[Reading passage — start]

The invention relates to stimulation of wells penetrating subterranean formations. In particular it relates to acid fracturing; more particularly it relates to methods of etching the fracture faces so that etching is minimal in some regions but a conductive path from the fracture tip to the wellbore is nonetheless created. Most particularly it relates to a solid additive that is added to an aqueous fluid to provide an approximately neutral pH fracturing fluid that generates downhole a sandstone-dissolving fluid that provides differential etching of fracture faces.
In acid fracturing, acid is placed in the fracture, preferably along the entire distance from the fracture tip to the wellbore, so that it reacts with the face of the fracture to etch differential flow paths that a) create disparities so that the opposing fracture faces do not match up when the fracture pressure is released and so the fracture does not close completely, and b) provide flow paths for produced fluid along the fracture faces from distant portions of the fracture to the wellbore. Normally, the acid is placed in the desired location by forming an acidic fluid on the surface and pumping the acidic fluid from the surface and down the wellbore above fracture pressure. There are generally three major problems encountered during this normal procedure.
First, in the pumping operation the acid is in contact with iron-containing components of the wellbore such as casing, liner, coiled tubing, etc. Strong acids are corrosive to such materials, especially at high temperature. This means that corrosion inhibitors must be added to the fluid being injected in order not to limit the amount of acid, and/or the time of exposure, that can be used during injection of the acid. Furthermore, acid corrosion creates iron compounds such as iron chlorides. These iron compounds may precipitate, especially if sulfur or sulfides are present, and may interfere with the stability or effectiveness of other components of the fluid, thus requiring addition of iron control agents or iron sequestering agents to the fluid.
Second, if, as is usually the case, the intention is to use the acid to treat parts of the formation at a significant distance away from the wellbore (usually in addition to treating parts of the formation nearer the wellbore), this may be very difficult to accomplish because if an acid is injected from the surface down a wellbore and into contact with the formation, the acid will naturally react with the first reactive material with which it comes into contact. Depending upon the nature of the well and the nature of the treatment, this first-contacted and/or first-reacted material may be a filtercake, may be the formation surface forming the wall of an uncased (or openhole) wellbore, may be the near-wellbore formation, or may be a portion of the formation that has the highest permeability to the fluid, or is in fluid contact with a portion of the formation that has the highest permeability to the fluid. In many cases, this may not be the formation (matrix) material with which the operator wants the acid to react. At best this may be wasteful of acid; at worst this may make the treatment ineffective or even harmful. In general, the higher the temperature the more reactive is the acid and the greater are the problems. This is usually a severe problem when at least some of the formation is carbonate, which is typically very reactive towards acid.

[Reading passage — finish]
[Excerpted records — start]

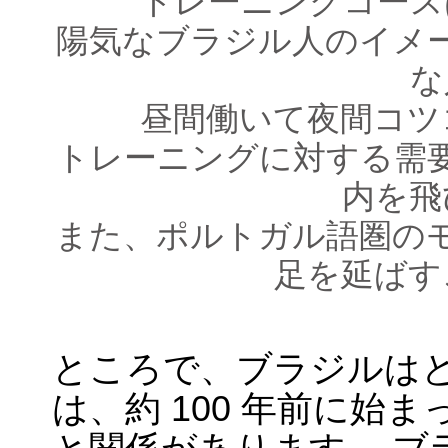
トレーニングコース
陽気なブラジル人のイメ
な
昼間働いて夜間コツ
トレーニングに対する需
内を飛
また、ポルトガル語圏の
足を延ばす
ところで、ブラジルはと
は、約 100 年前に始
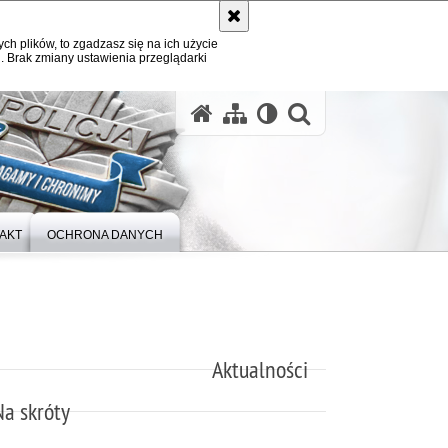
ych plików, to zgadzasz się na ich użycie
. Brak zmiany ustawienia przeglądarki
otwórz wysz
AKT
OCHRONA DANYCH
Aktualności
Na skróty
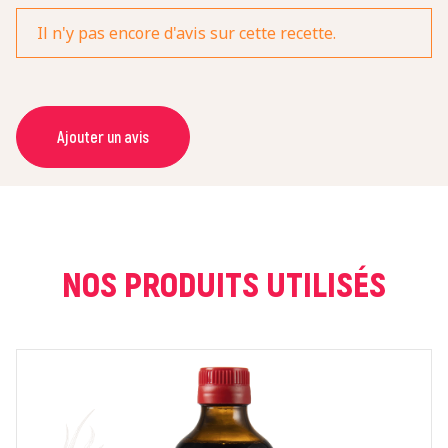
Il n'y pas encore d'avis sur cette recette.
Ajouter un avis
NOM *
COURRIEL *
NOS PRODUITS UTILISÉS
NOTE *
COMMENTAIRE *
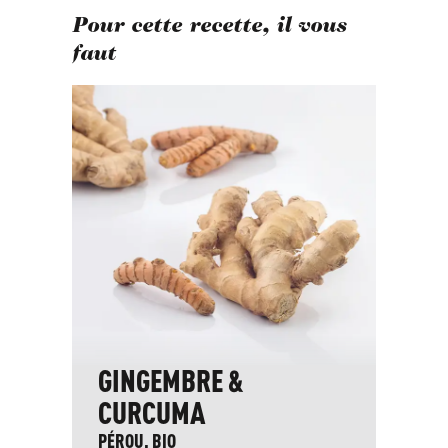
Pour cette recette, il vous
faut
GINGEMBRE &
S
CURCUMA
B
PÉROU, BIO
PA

[Excerpted records — finish]

-- Exercise instructions --
a) According to the acid fracturing passage, what must be added to the injected fluid so that the amount of acid or the time of exposure is not limited?
b) Echo the stretch of the listing from the line containing "ych plików, to zgadzasz się na ich użycie" through the end of the listing, leaving out the pictures.
The acid fracturing passage and the listing are unrelated.

-- Solutions --
a) Corrosion inhibitors.

b)
ych plików, to zgadzasz się na ich użycie
. Brak zmiany ustawienia przeglądarki
otwórz wysz
AKT
OCHRONA DANYCH
Aktualności
Na skróty
Il n'y pas encore d'avis sur cette recette.
Ajouter un avis
NOM *
COURRIEL *
NOS PRODUITS UTILISÉS
NOTE *
COMMENTAIRE *
Pour cette recette, il vous
faut
GINGEMBRE &
S
CURCUMA
B
PÉROU, BIO
PA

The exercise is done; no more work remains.